49. Öte yandan başvurucunun intibak işleminde var olduğu ileri sürülen hatanın tespit edilmesinde geçen yaklaşık otuz iki yıllık süre oldukça uzundur. Bu süre boyunca başvurucunun intibak işleminin düzeltilmesi hususunda İdarece herhangi bir girişimde bulunulmadığı gözlemlenmiştir. Ayrıca başvurucunun durumunu tespit etmek için derin bir araştırmaya ihtiyaç duyulmayacağı da açıktır.

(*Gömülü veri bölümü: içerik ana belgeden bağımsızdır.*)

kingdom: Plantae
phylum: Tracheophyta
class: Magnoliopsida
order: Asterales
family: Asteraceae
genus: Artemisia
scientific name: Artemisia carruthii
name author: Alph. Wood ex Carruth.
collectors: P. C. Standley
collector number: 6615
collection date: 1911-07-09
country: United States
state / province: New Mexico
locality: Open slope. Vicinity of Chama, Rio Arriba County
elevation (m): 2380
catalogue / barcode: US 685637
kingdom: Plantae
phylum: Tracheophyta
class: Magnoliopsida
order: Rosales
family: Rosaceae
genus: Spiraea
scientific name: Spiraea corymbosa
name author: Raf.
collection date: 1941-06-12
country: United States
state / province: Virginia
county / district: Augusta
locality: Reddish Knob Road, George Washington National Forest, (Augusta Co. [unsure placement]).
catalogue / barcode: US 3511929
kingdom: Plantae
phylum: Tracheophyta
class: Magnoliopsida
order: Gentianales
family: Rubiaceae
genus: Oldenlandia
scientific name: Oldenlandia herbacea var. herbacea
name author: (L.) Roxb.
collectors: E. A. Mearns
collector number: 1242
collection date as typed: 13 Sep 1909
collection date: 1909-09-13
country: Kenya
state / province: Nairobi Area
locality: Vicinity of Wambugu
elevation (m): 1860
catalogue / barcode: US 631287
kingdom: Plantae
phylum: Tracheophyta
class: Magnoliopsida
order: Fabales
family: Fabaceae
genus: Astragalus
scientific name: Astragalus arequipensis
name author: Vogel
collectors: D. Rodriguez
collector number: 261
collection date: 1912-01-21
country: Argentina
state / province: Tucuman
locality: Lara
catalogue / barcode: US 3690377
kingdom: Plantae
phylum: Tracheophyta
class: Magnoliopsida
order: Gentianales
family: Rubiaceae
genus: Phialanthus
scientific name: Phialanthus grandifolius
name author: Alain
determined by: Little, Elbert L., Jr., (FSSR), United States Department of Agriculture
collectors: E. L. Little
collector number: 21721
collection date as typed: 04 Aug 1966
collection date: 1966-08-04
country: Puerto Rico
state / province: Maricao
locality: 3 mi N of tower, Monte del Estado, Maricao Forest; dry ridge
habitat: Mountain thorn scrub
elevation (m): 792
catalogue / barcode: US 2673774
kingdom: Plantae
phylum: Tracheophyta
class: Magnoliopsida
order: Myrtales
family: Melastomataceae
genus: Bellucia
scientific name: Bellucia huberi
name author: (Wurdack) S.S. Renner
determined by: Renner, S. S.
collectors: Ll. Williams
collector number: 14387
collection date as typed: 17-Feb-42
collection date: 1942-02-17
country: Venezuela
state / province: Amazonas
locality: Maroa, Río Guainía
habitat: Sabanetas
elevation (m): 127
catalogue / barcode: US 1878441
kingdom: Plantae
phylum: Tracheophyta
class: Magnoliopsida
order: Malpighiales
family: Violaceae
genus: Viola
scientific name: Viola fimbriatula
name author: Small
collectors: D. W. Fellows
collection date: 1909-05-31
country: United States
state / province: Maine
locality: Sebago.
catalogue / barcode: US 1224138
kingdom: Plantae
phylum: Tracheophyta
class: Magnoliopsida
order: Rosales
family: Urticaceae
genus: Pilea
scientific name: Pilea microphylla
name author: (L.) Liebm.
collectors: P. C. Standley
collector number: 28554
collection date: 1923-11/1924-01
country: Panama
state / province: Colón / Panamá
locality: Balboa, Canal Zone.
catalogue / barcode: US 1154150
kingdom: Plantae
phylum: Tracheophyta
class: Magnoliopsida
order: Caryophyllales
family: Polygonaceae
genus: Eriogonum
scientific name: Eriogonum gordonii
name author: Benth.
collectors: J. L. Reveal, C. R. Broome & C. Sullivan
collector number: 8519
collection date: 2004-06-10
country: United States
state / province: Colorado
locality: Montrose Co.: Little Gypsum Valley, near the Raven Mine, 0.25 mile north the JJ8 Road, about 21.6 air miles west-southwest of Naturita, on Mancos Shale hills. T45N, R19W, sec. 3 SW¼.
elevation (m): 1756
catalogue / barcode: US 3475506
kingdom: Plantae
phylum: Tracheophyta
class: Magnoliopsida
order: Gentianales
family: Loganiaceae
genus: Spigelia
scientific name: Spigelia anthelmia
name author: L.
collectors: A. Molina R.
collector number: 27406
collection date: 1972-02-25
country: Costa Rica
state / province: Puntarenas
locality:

50. Sonuç olarak başvurucunun intibakının hatalı olduğu kabul edilse bile hatanın yapılmasında başvurucunun hiçbir kusurunun mevcut olmadığı ve aradan geçen otuz iki yıl boyunca İdarenin bunu düzeltmek için hiçbir girişimde bulunmadığı gözetildiğinde başvurucunun intibakının düzeltilmesindeki kamu yararı ile mülkiyet hakkının korunmasındaki bireysel yarar arasındaki adil dengenin bozulduğu ve mülkiyet hakkına yapılan müdahalenin ölçüsüz olduğu sonucuna ulaşılmıştır. "şeklindeki gerekçe ile başvurucunun unvanının ve ek göstergesinin değiştirilmesini mülkiyet hakkına aykırı görmüştür.
Sonuç olarak, İdareler, kural olarak hatalı terfi veya intibak işlemine dayanarak ödediği meblağı her zaman geri isteyebilir ise de, bu talebin sebepsiz zenginleşme hükümlerine dayalı olarak genel hükümler ile mi yoksa idare hukuku ilkeleri uyarınca idari bir işlem ile mi yapılacağı hususu henüz tam olarak açık bir içtihada kavuşmamıştır. İdarelerce geri ödeme amacıyla işlem tesis edilmesi halinde idari yargıya başvurarak geri ödeme işleminin iptalinin istenilmesi gerektiği gibi icra takibi yada hukuk mahkemesinde açılacak bir davada da geri ödeme koşullarının oluşmadığının öne sürülmesi gerekmektedir.